/NBA-shot-logs-analysis

This repository contains an analysis of NBA shooting patterns and defensive performance during the 2014-2015 season. The project covers data preprocessing, visualization, outlier detection, and predictive modeling using most popular models. Additionally, it includes Map-Reduce operations to identify key player metrics.

Primary LanguageJupyter Notebook

NBA Shooting Patterns and Defensive Performance Analysis

Overview

This project investigates shooting patterns and defensive performance in NBA games during the 2014-2015 season. By analyzing shot logs, we aim to understand key aspects such as shooting efficiency, defensive impact, and the prevalence of outliers.
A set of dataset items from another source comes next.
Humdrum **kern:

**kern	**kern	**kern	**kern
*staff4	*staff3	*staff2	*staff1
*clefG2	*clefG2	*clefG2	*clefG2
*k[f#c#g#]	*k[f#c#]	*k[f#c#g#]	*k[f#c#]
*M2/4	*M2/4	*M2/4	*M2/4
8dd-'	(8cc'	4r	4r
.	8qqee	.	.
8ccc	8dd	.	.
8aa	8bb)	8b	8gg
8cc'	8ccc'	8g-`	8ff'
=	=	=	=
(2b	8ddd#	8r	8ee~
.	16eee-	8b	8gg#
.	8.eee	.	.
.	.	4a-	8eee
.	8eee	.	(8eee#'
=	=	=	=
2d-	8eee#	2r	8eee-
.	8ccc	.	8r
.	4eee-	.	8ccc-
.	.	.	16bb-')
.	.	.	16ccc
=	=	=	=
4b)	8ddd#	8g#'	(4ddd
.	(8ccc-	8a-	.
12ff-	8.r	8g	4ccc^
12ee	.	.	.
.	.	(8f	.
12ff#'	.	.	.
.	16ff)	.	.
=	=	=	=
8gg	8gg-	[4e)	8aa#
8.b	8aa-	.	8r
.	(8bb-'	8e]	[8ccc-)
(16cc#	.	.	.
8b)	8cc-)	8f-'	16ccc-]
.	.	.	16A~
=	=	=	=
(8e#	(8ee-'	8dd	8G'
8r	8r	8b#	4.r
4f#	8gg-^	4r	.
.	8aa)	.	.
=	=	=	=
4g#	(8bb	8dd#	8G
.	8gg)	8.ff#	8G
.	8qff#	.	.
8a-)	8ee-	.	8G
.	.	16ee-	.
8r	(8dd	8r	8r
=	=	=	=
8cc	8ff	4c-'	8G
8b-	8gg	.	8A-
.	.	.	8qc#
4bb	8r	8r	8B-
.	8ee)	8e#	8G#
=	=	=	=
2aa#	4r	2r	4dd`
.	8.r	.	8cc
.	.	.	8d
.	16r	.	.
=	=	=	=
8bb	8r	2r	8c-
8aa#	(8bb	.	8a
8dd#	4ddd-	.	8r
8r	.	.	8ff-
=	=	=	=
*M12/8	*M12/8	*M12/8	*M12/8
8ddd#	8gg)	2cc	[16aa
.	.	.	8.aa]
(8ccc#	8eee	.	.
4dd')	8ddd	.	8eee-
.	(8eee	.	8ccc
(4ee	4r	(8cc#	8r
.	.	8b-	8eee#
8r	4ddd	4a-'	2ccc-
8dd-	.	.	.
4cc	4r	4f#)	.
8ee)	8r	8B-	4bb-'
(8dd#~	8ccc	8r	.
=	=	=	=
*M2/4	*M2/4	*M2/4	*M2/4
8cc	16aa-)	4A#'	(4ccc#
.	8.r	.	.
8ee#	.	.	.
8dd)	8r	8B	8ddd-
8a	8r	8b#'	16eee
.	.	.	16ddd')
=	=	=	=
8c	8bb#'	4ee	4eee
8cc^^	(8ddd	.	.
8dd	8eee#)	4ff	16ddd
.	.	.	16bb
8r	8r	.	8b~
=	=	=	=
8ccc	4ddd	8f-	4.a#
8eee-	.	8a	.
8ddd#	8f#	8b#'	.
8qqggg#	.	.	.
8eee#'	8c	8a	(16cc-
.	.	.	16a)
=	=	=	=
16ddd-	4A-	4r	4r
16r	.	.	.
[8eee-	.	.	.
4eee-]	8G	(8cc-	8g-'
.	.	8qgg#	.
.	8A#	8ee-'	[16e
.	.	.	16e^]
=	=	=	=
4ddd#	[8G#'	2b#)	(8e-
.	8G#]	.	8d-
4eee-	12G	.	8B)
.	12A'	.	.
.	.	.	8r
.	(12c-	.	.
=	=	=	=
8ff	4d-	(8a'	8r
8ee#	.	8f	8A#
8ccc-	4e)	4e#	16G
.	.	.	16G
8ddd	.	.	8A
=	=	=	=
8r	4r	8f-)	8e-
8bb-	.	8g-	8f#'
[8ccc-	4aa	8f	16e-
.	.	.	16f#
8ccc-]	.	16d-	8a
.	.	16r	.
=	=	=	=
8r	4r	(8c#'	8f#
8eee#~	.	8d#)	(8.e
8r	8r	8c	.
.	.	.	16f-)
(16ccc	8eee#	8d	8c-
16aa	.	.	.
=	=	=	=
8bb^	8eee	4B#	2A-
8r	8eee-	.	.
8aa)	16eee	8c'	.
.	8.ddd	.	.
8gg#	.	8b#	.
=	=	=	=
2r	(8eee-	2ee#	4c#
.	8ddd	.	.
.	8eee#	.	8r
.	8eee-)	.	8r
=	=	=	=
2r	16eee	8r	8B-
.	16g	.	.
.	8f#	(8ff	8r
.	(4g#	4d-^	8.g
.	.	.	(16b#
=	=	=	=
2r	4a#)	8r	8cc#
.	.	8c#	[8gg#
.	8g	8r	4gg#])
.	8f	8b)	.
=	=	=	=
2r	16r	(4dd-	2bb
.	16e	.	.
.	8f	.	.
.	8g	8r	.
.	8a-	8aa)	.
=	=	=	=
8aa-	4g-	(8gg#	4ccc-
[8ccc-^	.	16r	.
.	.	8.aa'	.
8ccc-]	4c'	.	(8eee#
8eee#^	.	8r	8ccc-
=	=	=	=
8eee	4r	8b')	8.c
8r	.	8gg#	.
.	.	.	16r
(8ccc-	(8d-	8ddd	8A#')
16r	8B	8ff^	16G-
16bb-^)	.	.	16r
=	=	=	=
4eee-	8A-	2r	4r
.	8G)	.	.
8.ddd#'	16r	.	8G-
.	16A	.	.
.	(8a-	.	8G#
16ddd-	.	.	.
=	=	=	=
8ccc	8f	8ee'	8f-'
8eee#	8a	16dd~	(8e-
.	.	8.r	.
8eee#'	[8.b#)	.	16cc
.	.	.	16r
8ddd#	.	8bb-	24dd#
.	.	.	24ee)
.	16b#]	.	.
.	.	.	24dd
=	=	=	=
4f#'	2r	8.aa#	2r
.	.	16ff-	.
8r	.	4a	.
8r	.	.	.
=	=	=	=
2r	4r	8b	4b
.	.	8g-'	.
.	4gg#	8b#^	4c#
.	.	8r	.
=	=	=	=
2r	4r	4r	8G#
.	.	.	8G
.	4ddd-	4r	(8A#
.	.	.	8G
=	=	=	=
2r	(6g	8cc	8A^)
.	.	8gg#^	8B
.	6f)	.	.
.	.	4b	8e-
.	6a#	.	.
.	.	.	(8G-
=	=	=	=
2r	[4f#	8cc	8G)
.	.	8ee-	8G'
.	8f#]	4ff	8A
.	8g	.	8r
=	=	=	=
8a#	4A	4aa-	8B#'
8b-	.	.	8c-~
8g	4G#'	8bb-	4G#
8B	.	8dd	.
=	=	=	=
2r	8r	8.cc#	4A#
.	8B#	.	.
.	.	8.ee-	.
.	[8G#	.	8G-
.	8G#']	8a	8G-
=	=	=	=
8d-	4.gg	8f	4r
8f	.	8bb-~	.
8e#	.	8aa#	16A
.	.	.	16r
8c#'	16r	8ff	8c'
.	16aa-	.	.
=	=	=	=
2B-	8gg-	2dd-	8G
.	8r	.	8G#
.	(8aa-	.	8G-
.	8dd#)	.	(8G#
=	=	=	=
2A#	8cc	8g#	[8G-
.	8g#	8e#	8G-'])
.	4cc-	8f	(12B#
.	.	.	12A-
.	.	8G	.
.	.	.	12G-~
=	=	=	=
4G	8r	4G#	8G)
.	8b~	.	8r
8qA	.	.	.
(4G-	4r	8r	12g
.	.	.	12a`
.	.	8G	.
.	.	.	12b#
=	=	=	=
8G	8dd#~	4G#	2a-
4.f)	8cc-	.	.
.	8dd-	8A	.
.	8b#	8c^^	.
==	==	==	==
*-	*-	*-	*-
Our analysis provides insights that could aid coaches and team management in strategic decision-making.

Key Questions

  1. Shooting Efficiency:

    • How efficient were players in making their shots?
    • Were there trends based on shot distance, shot clock, or defender proximity?
  2. Defensive Impact:

    • What was the effect of the closest defender on shooting percentages?
    • What insights can be derived from defensive strategies employed by teams and players?
  3. Outlier Detection:

    • How prevalent were outliers and how did they affect the analysis?
    • How should outliers be addressed to ensure data integrity?

Project Pipeline

Data Loading

  • Read data from shot_logs.csv into a pandas DataFrame.

Data Preprocessing

  • Handle null values using forward filling.
  • Replace negative values in the TOUCH_TIME column with the mean of positive values.
  • Remove unnecessary columns (e.g., FGM which duplicates SHOT_RESULT).
  • Perform label encoding on categorical columns.
  • Convert GAME_CLOCK to seconds.
  • Optionally handle outliers by calculating and removing values outside the lower and upper bounds.

Data Visualization

  • Generate correlation heatmaps and correlation circle plots to explore relationships between features.
  • Detect and visualize outliers using box plots.

Prediction Models

  • Split data into 75% training and 25% evaluation sets.
  • Train and evaluate four different models: Logistic Regression, Random Forest, K-Nearest Neighbors (KNN), and Gradient Boosting.

Map-Reduce Operations

  • Implement two Map-Reduce tasks using PySpark:
    1. Identify the most scoring players in the last 30 seconds of the last quarter.
    2. Identify top shot players who scored 3 points with 0 dribbles.

Analysis and Solutions

Data Preprocessing

  • Handling Null Values: Fill null values with forward filling.
  • Handling Negative Touch Time: Replace negative values with the mean of positive values.
  • Removing Unnecessary Columns: Drop the FGM column.
  • Label Encoding: Encode the W column as binary (1 for W, 0 for L).
  • Time Conversion: Convert GAME_CLOCK to seconds.
  • Outlier Handling: Remove outliers based on calculated bounds.

Visualization Insights

Correlation Heatmap

The heatmap uses color to represent the strength of correlations between features. Darker colors indicate weaker correlations.

Interesting Insight

Shots made from over 23.9 yards count as 3 points. If fouled and scored, players earn an extra free throw. This explains why about 8% of shots from less than 23.9 yards are recorded as 3 points.

Correlation Circle Plot

The plot visually represents relationships between features. Closer points indicate stronger correlations. The plot helps understand the interplay between different features.

Outlier Detection

Visualize outliers using box plots to identify and handle anomalies in the data.

Model Training

Logistic Regression

Train a logistic regression model and evaluate its performance.

Random Forest

Train a random forest model and evaluate its performance.

K-Nearest Neighbors (KNN)

Train a KNN model and evaluate its performance.

Gradient Boosting

Train a gradient boosting model and evaluate its performance.

Map-Reduce

Task 1: Scoring in the Last 30 Seconds

Use PySpark to implement a Map-Reduce function to identify the top scoring players in the last 30 seconds of the last quarter.

Task 2: Top 3-Point Scorers with 0 Dribbles

Use PySpark to implement a Map-Reduce function to identify top players who scored 3 points with 0 dribbles.